The company says its net loss attributable to common shareholders amounted to $1.24 billion or $1.36 per share for the quarter ended Sept. 30 compared with a profit of $640 million or 70 cents per share a year earlier.

On an adjusted basis, BCE says it earned 75 cents per share in its latest quarter compared with an adjusted profit of 81 cents per share in the same quarter last year.

“Bell’s results for the third quarter demonstrate that we are disciplined in our pursuit of profitable growth in an intensely competitive environment,” BCE chief executive Mirko Bibic said in a statement.

“Our focus this quarter, and throughout 2024, has been to attract higher-margin subscribers and reduce costs to help offset short-term revenue impacts from sustained competitive pricing pressures, slow economic growth and a media advertising market that is in transition.”

Operating revenue for the quarter totalled $5.97 billion, down from $6.08 billion in its third quarter of 2023.

BCE also said it now expects its revenue for 2024 to fall about 1.5 per cent compared with earlier guidance for an increase of zero to four per cent.

The company says the change comes as it faces lower-than-anticipated wireless product revenue and sustained pressure on wireless prices.

BCE added 33,111 net postpaid mobile phone subscribers, down 76.8 per cent from the same period last year, which was the company’s second-best performance on the metric since 2010.

It says the drop was driven by higher customer churn — a measure of subscribers who cancelled their service — amid greater competitive activity and promotional offer intensity.

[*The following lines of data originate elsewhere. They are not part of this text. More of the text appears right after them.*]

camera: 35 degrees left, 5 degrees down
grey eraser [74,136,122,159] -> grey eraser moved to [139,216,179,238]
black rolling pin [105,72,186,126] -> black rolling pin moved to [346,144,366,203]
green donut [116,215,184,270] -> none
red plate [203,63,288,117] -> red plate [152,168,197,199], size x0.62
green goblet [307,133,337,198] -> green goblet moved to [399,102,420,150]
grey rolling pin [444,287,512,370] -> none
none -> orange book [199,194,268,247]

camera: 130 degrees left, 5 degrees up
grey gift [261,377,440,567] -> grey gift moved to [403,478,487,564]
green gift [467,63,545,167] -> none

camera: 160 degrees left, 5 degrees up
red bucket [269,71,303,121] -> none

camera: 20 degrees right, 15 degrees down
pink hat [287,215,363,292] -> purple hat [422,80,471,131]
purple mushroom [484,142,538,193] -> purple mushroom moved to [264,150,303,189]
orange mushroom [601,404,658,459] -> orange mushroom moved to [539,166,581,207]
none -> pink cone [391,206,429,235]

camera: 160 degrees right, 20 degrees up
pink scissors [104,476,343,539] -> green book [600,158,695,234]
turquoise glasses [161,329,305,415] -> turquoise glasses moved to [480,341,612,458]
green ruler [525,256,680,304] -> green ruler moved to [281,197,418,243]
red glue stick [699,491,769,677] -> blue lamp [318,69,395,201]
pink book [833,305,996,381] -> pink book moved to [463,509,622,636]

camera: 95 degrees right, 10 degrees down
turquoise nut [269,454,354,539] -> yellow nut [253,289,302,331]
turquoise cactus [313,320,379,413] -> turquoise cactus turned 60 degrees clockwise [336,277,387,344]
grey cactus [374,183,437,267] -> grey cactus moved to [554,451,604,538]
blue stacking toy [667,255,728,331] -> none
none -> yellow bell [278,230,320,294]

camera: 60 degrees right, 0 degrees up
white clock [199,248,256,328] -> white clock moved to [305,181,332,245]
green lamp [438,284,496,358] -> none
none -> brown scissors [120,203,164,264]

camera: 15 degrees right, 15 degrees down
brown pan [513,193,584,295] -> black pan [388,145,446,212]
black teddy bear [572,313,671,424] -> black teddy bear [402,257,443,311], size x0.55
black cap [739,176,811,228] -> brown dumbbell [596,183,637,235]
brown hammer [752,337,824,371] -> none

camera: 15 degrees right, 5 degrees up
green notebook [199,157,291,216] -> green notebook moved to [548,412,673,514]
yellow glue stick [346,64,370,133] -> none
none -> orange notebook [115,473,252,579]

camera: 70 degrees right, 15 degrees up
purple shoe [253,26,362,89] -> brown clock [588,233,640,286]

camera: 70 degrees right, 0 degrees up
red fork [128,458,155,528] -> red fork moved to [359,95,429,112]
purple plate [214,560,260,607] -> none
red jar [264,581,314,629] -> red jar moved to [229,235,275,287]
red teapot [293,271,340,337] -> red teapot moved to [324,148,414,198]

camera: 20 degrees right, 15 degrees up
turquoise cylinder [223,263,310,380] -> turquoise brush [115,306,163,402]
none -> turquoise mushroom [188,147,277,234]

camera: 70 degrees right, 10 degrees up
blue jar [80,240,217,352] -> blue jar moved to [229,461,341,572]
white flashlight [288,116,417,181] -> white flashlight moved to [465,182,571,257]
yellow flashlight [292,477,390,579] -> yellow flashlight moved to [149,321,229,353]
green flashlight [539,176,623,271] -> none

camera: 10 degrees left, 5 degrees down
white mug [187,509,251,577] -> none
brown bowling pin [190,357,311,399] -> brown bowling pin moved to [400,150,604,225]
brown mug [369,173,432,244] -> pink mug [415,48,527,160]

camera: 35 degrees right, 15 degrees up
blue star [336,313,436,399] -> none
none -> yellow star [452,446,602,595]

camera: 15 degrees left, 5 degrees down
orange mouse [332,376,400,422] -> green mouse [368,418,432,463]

BCE’s monthly churn rate for the category was 1.28 per cent, up from 1.1 per cent during its previous third quarter.

The company also saw 11.6 per cent fewer gross subscriber activations “due to more targeted promotional offers and mobile device discounting compared to last year.”

Bell’s wireless mobile phone average revenue per user was $58.26, down 3.4 per cent from $60.28 in the third quarter of the prior year.